Besides the restorative effects of those hash browns on New Year’s Day, the potato likely has not occupied much thought so far in ’08. The UN, however, has enthusiastically declared 2008 the International Year of the Potato, in part because of the terrific tuber’s potential for alleviating hunger in the developing world. It’s a noble charge for the lowly spud, but it got us thinking: What else is the potato capable of? In rediscovering these eight dishes, we discovered we love potatoes just as much as the UN!
Frites
Frites are hotly contested territory, subject to infinite innovation. But while the aioli mounts and the truffle oil flies, Bucktown bistro Le Bouchon (1958 N. Damen Ave. 773-862-6600) quietly serves perfectly crisp, beautifully seasoned French fries. It’s true that the potatoes can’t take all the credit — they do share a plate with a flash-grilled steak dripping in herbed butter ($18.50). But these frites have a distinctly earthy flavor, something that all the newfangled special sauce in the world couldn’t improve.
Whipped brandade
A simple adjective influences diners one way or another, and in the case of the brandade ($9) at Avec (615 W. Randolph St. 312-377-2002), it means homey coastal food suddenly sounds sexy and new when “whipped.” Silly foodies — if only they knew what old French fisherman have known for centuries: Pureeing salt cod with potatoes and roasted garlic makes for a deeply satisfying dish.
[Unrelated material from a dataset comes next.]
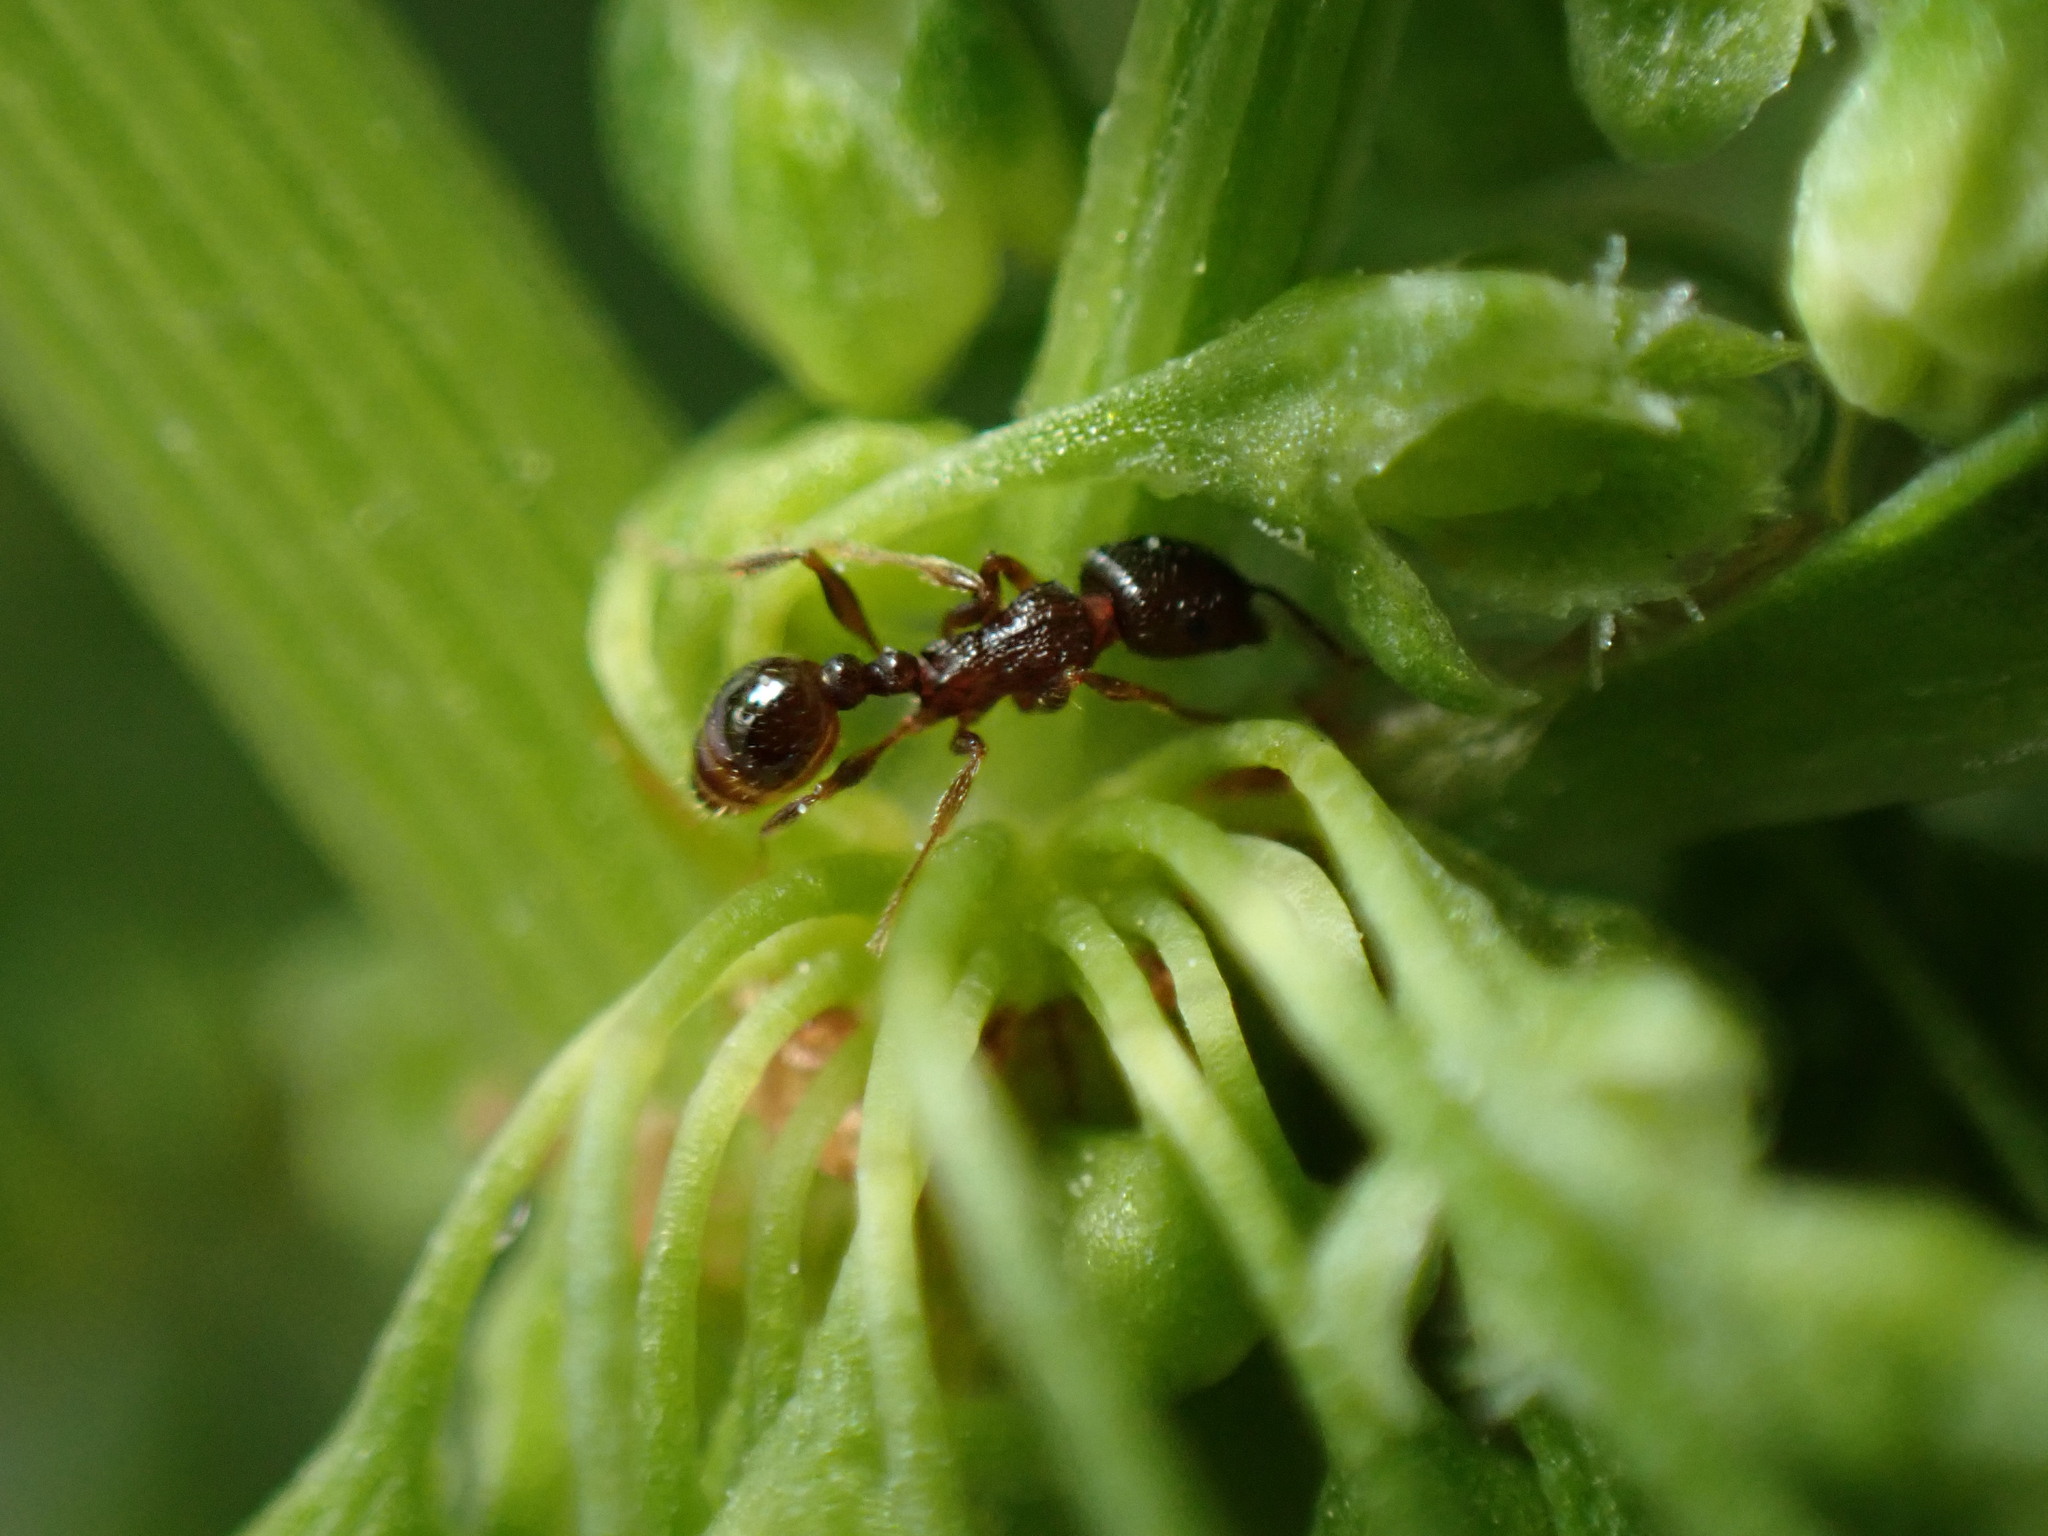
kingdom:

Avec’s version comes sizzling in a crock with garlic toasts on which to slather it.
Latkes
Unless you have a real bubby in storage somewhere, it’s tough to find a potato latke that consistently delivers. Yet Eppy’s Cafe and Deli (162 N. Franklin St. 312-345-7771) seems to breeze through the basic requirements: crispy outside, creamy inside and seasoned throughout. These puck-sized gems don’t need a thing, but a dollop of homemade applesauce doesn’t hurt. Just be sure to bring an appetite, as they only come with Eppy’s sandwiches: towering, deli-style beasts that make for one heck of a side dish.
Hash browns
Clara and James Restaurante (3159 W. Belmont Ave. 773-539-3020) long has been touted as having some of the best hash browns ($1.50) in town. Oh, sure, you say — everyone claims their hash browns are great. But what arrives typically is mealy, under-seasoned mush. The difference at this Logan Square diner is a golden, all-over browning, which results in deep flavor and a level of seasoning that’s just about perfect.
Potatoes Ruhlmann
A la carte items typically are afterthoughts — pleasant-enough morsels that provide variety between bites of something macho and grilled. Not so with the Potatoes Ruhlmann ($7) at Brasserie Ruhlmann SteakHouse (500 W. Superior St. 312-494-1900). These duck-fat drenched discs are tossed with a staggering amount of garlic, so you’re forfeiting your right to kiss anyone for a few days. But we think that’s a small price to pay.
Cottage fries
An inevitability of running a steakhouse is rendered beef fat. If you’re enterprising, you cook something in it. Enter the complimentary cottage fries ($4.40) that arrive alongside the blistered hunks of meat at River North mainstay Gene & Georgetti (500 N. Franklin St. 312-527-3718). Think of delicious fries, tasting at once old-fashioned and thoroughly modern, as the result of a highly efficient cycle from trimmings to cooking medium.
Stuffed potato pancake
Notice that this dish ($8.50) from Polish diner Andrzej Grill (1022 N. Western Ave. 773-489-3566) isn’t called pork stew with potato pancake? That’s because the stew, while perfectly seasoned and rich with paprika and warm spices, is a mere condiment to the massive potato pancake that folds down the center of your plate. You’d think anything crisply fried would get soggy under all that gravy, but somehow this monster retains a toothsome appeal, dressed with sour cream and a scattering of dill.
Huevos Flamencos
No, the name doesn’t mention potatoes. And yes, the sizzling ramekin that arrives at your table at Haro (2436 S. Oakley St. 773-847-2400) is loaded with other stuff. But don’t be fooled — this tapa ($5) is all about the spuds. The fried cubes are buried among sauteed mushrooms, crisped chorizo and soft peppers and onions — all spiked with sherry and topped with an egg. The resulting dish is smoky, spicy and sweet, but at the heart are those tasty little potatoes.